A Study of Mary Magdalene

Sunday’s Scripture ~ John 20:1-18.

This week Rev. Kate Ling and the Quest Sunday School Class will lead the Tuskawilla community in “A Study of Mary Magdalene” during our 11:00 worship service. Their leadership in worship provides me the opportunity to worship with Andrew at his new church this Sunday. Thank you, Pastor Kate and Quest Class, for the gifts you share this week!

As I reflect on Mary Magdalene’s encounter with the resurrected Christ, I am continually amazed that Mary did not know she was speaking with Jesus until Jesus said her name. Many women are not named in Scripture and if they are named it is usually because they do not have the best story, whether personal or familial, and yet, Jesus calls Mary by name. He calls this weeping woman to his side. He acknowledges that she is God’s beloved child. He acknowledges Mary for who God says she is, not what her present context or what our present context says she is.

In John 10 in his teaching about the shepherd and his flock, Jesus says the shepherd calls his sheep by name.

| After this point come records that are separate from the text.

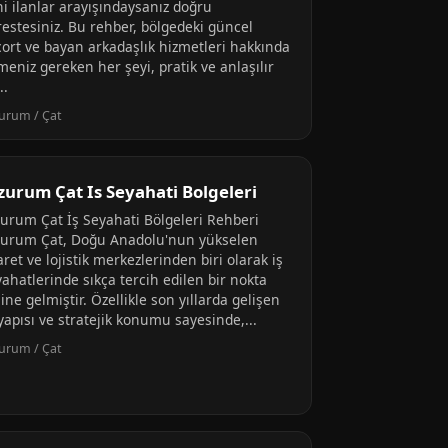
ni ilanlar arayışındaysanız doğru
restesiniz. Bu rehber, bölgedeki güncel
cort ve bayan arkadaşlık hizmetleri hakkında
meniz gereken her şeyi, pratik ve anlaşılır
..
urum / Çat
zurum Çat Is Seyahati Bolgeleri
zurum Çat İş Seyahati Bölgeleri Rehberi
zurum Çat, Doğu Anadolu'nun yükselen
aret ve lojistik merkezlerinden biri olarak iş
ahatlerinde sıkça tercih edilen bir nokta
ine gelmiştir. Özellikle son yıllarda gelişen
yapısı ve stratejik konumu sayesinde,...
urum / Çat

They listen to him and follow (Jn 10:1-5). At the empty tomb Jesus said to Mary, “Do not hold on to me, because I have not yet ascended to the Father. But go to my brothers and say to them, ‘I am ascending to my Father and your Father, to my God and your God'” (Jn 20:17, emphasis added). Jesus called Mary by name, called Mary to himself, and called Mary to follow. With joy she went to her brother disciples, “I have seen the Lord” (Jn 20:18).

In recent years I have not regularly watched or read the daily news because I dread what I will see and hear. Last week I wrote about the terror attack in Istanbul and since that time Baghdad – Bangladesh – Alton Sterling – Falcon Heights, Minnesota – and I am sure others that have not been named for one reason or another – are unfortunately added to list of terror-filled and fear-driven senseless acts of violence. Hearing about these attacks leads me to reading about these attacks, but I do not read about them to be drawn in by the sensational and graphic descriptions. I read about them to read the names, to say aloud the names of God’s children that have died.

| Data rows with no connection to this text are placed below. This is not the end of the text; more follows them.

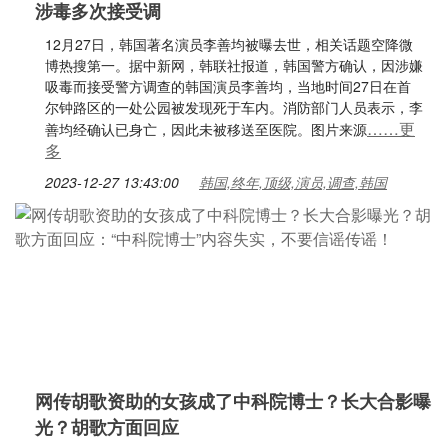
涉毒多次接受调
12月27日，韩国著名演员李善均被曝去世，相关话题空降微
博热搜第一。据中新网，韩联社报道，韩国警方确认，因涉嫌
吸毒而接受警方调查的韩国演员李善均，当地时间27日在首
尔钟路区的一处公园被发现死于车内。消防部门人员表示，李
……更
善均经确认已身亡，因此未被移送至医院。图片来源
多
2023-12-27 13:43:00
韩国,终年,顶级,演员,调查,韩国
网传胡歌资助的女孩成了中科院博士？长大合影曝
光？胡歌方面回应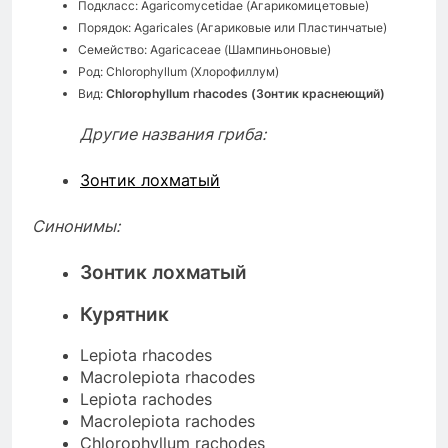
Подкласс: Agaricomycetidae (Агарикомицетовые)
Порядок: Agaricales (Агариковые или Пластинчатые)
Семейство: Agaricaceae (Шампиньоновые)
Род: Chlorophyllum (Хлорофиллум)
Вид:
Chlorophyllum rhacodes (Зонтик краснеющий)
Другие названия гриба:
Зонтик лохматый
Синонимы:
Зонтик лохматый
Курятник
Lepiota rhacodes
Macrolepiota rhacodes
Lepiota rachodes
Macrolepiota rachodes
Chlorophyllum rachodes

Because it is right that they be said.

And then I wonder…

  • If the persons that caused these attacks had known the names of the persons they attacked
  • If relationship had been present instead of fear
  • If their personal stories had been known rather than pervasive stigmas and incorrect stereotypes that mangle the understandings and beliefs about folks that appear different than “us” – whoever the “us” may be –

would these attacks have happened?

This wondering intensifies my hurt about our broken world, which is pale in comparison to the families and communities that have lost loved ones.

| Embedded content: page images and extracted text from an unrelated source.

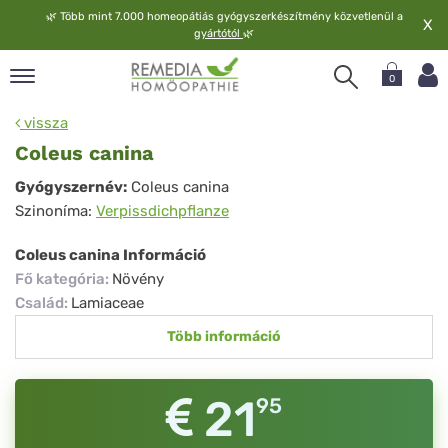
🌿
Több mint 7.000 homeopátiás gyógyszerkészítmény közvetlenül a
X
gyártótól
🌿
0
pand
vissza
elv
Coleus canina
pand
Coleus
Gyógyszernév:
Coleus canina
op
Szinoníma:
Verpissdichpflanze
canina
pand
meopátia
Coleus canina Információ
pand
Fő kategória
:
Növény
lgáltatás
Család
:
Lamiaceae
pand
Több információ
lunk
21
95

Jesus called Mary by name. God calls each of us by name. We are precious. We are beloved. We are known. We are called for a purpose. We are created for healthy relationships. We are intended to have life and have it abundantly. And when our actions, when humanity’s actions interrupt or take away or strip the name and status we have given to us by God through God’s amazing grace, then we are in the wrong and we are ever in need of God’s grace – God’s grace that leads us to repentance, God’s grace that leads us to reconciliation, God’s grace that rescues us from our own pits and helps keep us from digging any deeper.

Jesus said Mary’s name. There is something about the saying of her name. There is something about the saying of our names – about the saying of the names of all God’s children. Lord have mercy on us. Draw us to your side. And send us in your grace to tell of your good news, which will draw us together and heal where we have torn ourselves apart.Let there be peace – your peace – in me, around me, and because of of you in me.

Prayer: “O God, you are the hope of all the ends of the earth, the God of the spirits of all flesh. Hear our humble intercession for all races and families on earth, that you will turn all hearts to yourself. Remove from our minds hatred, prejudice, and contempt for those who are not of our own race or color, class or creed, that, departing from everything that estranges and divides, we may by you be brought into unity of spirit, in the bond of peace. Amen.”*

*“For The World And Its Peoples,” The United Methodist Book of Worship 526.